As might be expected from such a varied cast of musicians, Parranderos’ sound is also a melting pot. Drawing inspiration from salsa, merengue and cumbia (Columbian folk music), as well as U.S. rock and Latin pop, there’s a lot going on in a typical set. “We’ll try and combine [genres] and not really be too serious about it,” Mullin says.

“[Our music is] a reflection of our iPods,” Aveiga adds. “One thing that’s common with everyone that’s in the band is that at some point all of us loved the Doors, loved Nirvana. We want to play Latin music with Latin instrumentation, and we love that music. But in our downtime we listen to rap and rock as well. All of that influences how we play.”

It’s that something-for-everyone approach that has helped make PLC shows engaging, vibrant and popular. People may come to their first PLC show not knowing what to expect, but the experience quickly transforms them into dedicated fans. That’s a point of pride for band members, who have always considered expanding the audience for Latin music to be just as important as pleasing longtime listeners.

“Playing around the Midwest, there aren’t necessarily huge communities for a particular style,” Mullin says. “So we would mix things up until people started dancing. It had nothing to do what we wanted; it was about what the people wanted.

“Now, we can take different styles and make a hybrid; we can do some crossover sounds,” he adds. “We’re just out here making the music that we want to hear.”

This approach, Mullin says, isn’t typical of Latin bands. “[Latin musicians] might play in different groups, but it’s always ‘this is a salsa group, this is a cumbia group,’ ” he says. “For us, [Aveiga] writes all our tunes on guitar.

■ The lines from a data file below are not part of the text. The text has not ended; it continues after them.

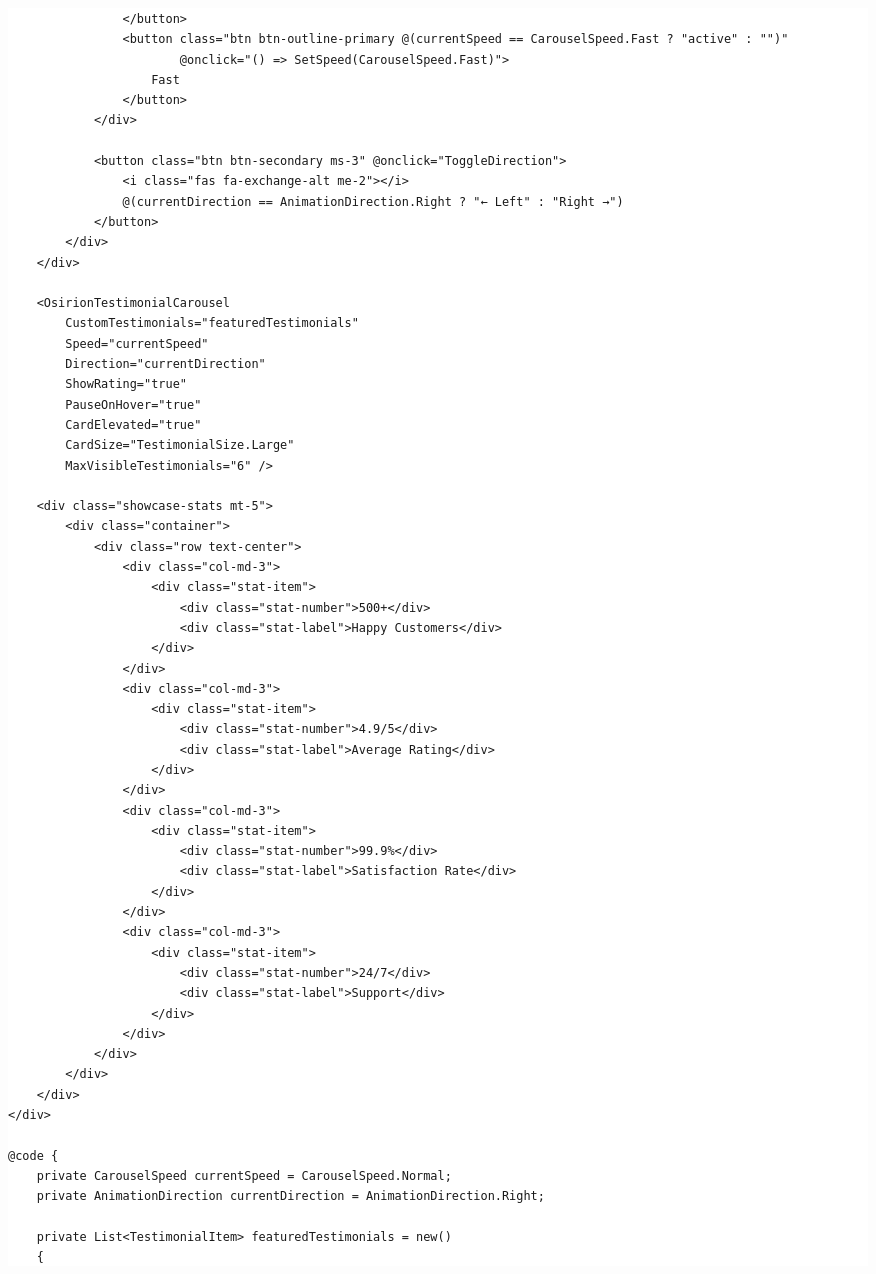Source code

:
 ```razor
                </button>
                <button class="btn btn-outline-primary @(currentSpeed == CarouselSpeed.Fast ? "active" : "")"
                        @onclick="() => SetSpeed(CarouselSpeed.Fast)">
                    Fast
                </button>
            </div>
            
            <button class="btn btn-secondary ms-3" @onclick="ToggleDirection">
                <i class="fas fa-exchange-alt me-2"></i>
                @(currentDirection == AnimationDirection.Right ? "← Left" : "Right →")
            </button>
        </div>
    </div>
    
    <OsirionTestimonialCarousel 
        CustomTestimonials="featuredTestimonials"
        Speed="currentSpeed"
        Direction="currentDirection"
        ShowRating="true"
        PauseOnHover="true"
        CardElevated="true"
        CardSize="TestimonialSize.Large"
        MaxVisibleTestimonials="6" />
    
    <div class="showcase-stats mt-5">
        <div class="container">
            <div class="row text-center">
                <div class="col-md-3">
                    <div class="stat-item">
                        <div class="stat-number">500+</div>
                        <div class="stat-label">Happy Customers</div>
                    </div>
                </div>
                <div class="col-md-3">
                    <div class="stat-item">
                        <div class="stat-number">4.9/5</div>
                        <div class="stat-label">Average Rating</div>
                    </div>
                </div>
                <div class="col-md-3">
                    <div class="stat-item">
                        <div class="stat-number">99.9%</div>
                        <div class="stat-label">Satisfaction Rate</div>
                    </div>
                </div>
                <div class="col-md-3">
                    <div class="stat-item">
                        <div class="stat-number">24/7</div>
                        <div class="stat-label">Support</div>
                    </div>
                </div>
            </div>
        </div>
    </div>
</div>

@code {
    private CarouselSpeed currentSpeed = CarouselSpeed.Normal;
    private AnimationDirection currentDirection = AnimationDirection.Right;
    
    private List<TestimonialItem> featuredTestimonials = new()
    {
```
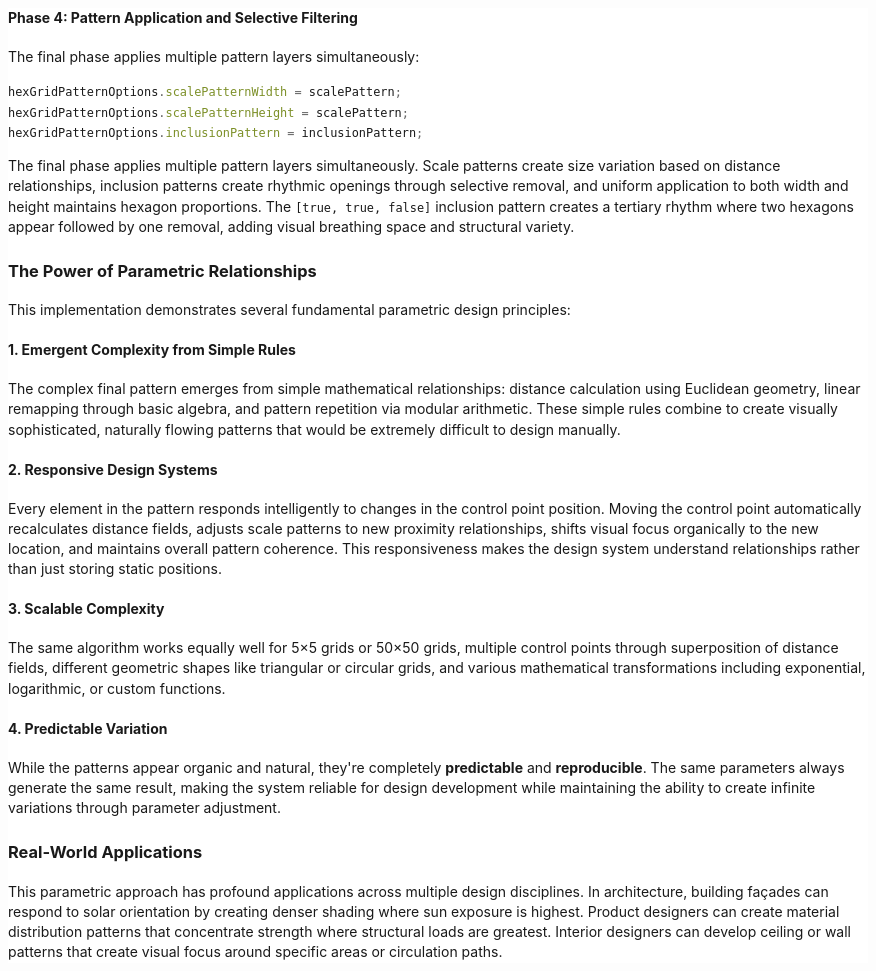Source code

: #### Phase 4: Pattern Application and Selective Filtering

The final phase applies multiple pattern layers simultaneously:

```typescript
hexGridPatternOptions.scalePatternWidth = scalePattern;
hexGridPatternOptions.scalePatternHeight = scalePattern;
hexGridPatternOptions.inclusionPattern = inclusionPattern;
```

The final phase applies multiple pattern layers simultaneously. Scale patterns create size variation based on distance relationships, inclusion patterns create rhythmic openings through selective removal, and uniform application to both width and height maintains hexagon proportions. The `[true, true, false]` inclusion pattern creates a tertiary rhythm where two hexagons appear followed by one removal, adding visual breathing space and structural variety.

### The Power of Parametric Relationships

This implementation demonstrates several fundamental parametric design principles:

#### 1. **Emergent Complexity from Simple Rules**

The complex final pattern emerges from simple mathematical relationships: distance calculation using Euclidean geometry, linear remapping through basic algebra, and pattern repetition via modular arithmetic. These simple rules combine to create visually sophisticated, naturally flowing patterns that would be extremely difficult to design manually.

#### 2. **Responsive Design Systems**

Every element in the pattern responds intelligently to changes in the control point position. Moving the control point automatically recalculates distance fields, adjusts scale patterns to new proximity relationships, shifts visual focus organically to the new location, and maintains overall pattern coherence. This responsiveness makes the design system understand relationships rather than just storing static positions.

#### 3. **Scalable Complexity**

The same algorithm works equally well for 5×5 grids or 50×50 grids, multiple control points through superposition of distance fields, different geometric shapes like triangular or circular grids, and various mathematical transformations including exponential, logarithmic, or custom functions.

#### 4. **Predictable Variation**

While the patterns appear organic and natural, they're completely **predictable** and **reproducible**. The same parameters always generate the same result, making the system reliable for design development while maintaining the ability to create infinite variations through parameter adjustment.

### Real-World Applications

This parametric approach has profound applications across multiple design disciplines. In architecture, building façades can respond to solar orientation by creating denser shading where sun exposure is highest. Product designers can create material distribution patterns that concentrate strength where structural loads are greatest. Interior designers can develop ceiling or wall patterns that create visual focus around specific areas or circulation paths.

Then we’ll listen to those and, based on how he sings it or what the chord progressions are, we’ll say, ‘OK, that sounds like a salsa tune, this one’s cumbia …’ and kind of build from there.”

However they do it, the formula seems to have worked. PLC shows are high-energy, loud affairs that get people moving. Whether you catch them in a bar, on a dance floor or at a summer music festival, Parranderos’ rhythms will find your feet.

“PLC provided me with the opportunity to measurably improve my salsa dancing skills,” says Penne Gatton, executive director of Salsa Des Moines. “The Latin beat, instruments and sound that is created within this group of musicians make them a unique band in Des Moines. … [They’ve] created a personal awareness of another musical genre and culture that I’ve grown to embrace.”

Eddie Colon on the bass.

New Album

Back in the studio for the first time in seven years, the band members wanted to do something big. And with their new album, titled “El Gran Chantaje,” they do, as it features a range of styles larger than anything the band has attempted in the past.

Last year was supposed to be a transformative year for the band. The album was conceived and musicians were planning to fly in from around the world to contribute, plus PLC had a packed schedule of shows planned.

Then, COVID. “We had about 30 gigs booked in April, then everything shut down,” Mullin recalls. “Thirty gigs! At $1,000 a show at least, that’s money that could go a long way towards getting an album done.”

Mullin applied for and received a $10,000 grant from the Iowa Arts Council, which is covering the album’s production costs. Beyond that, members have been using every available moment to record, and guest musicians have been accommodated whenever schedules have allowed.

All of this has made the recording schedule more chaotic than planned, but PLC is making it work. They hope to release the album this spring and that venues can safely schedule shows by summer.

Whenever the album is ready and shows resume, their fans—new and old—are sure to be waiting. “PLC is one of the reasons why Des Moines is cool,” says Amner Martinez, co-founder of the Latino Arts Initiative. “They bring us what we would only be able to get in a big city. We shouldn’t take them for granted.”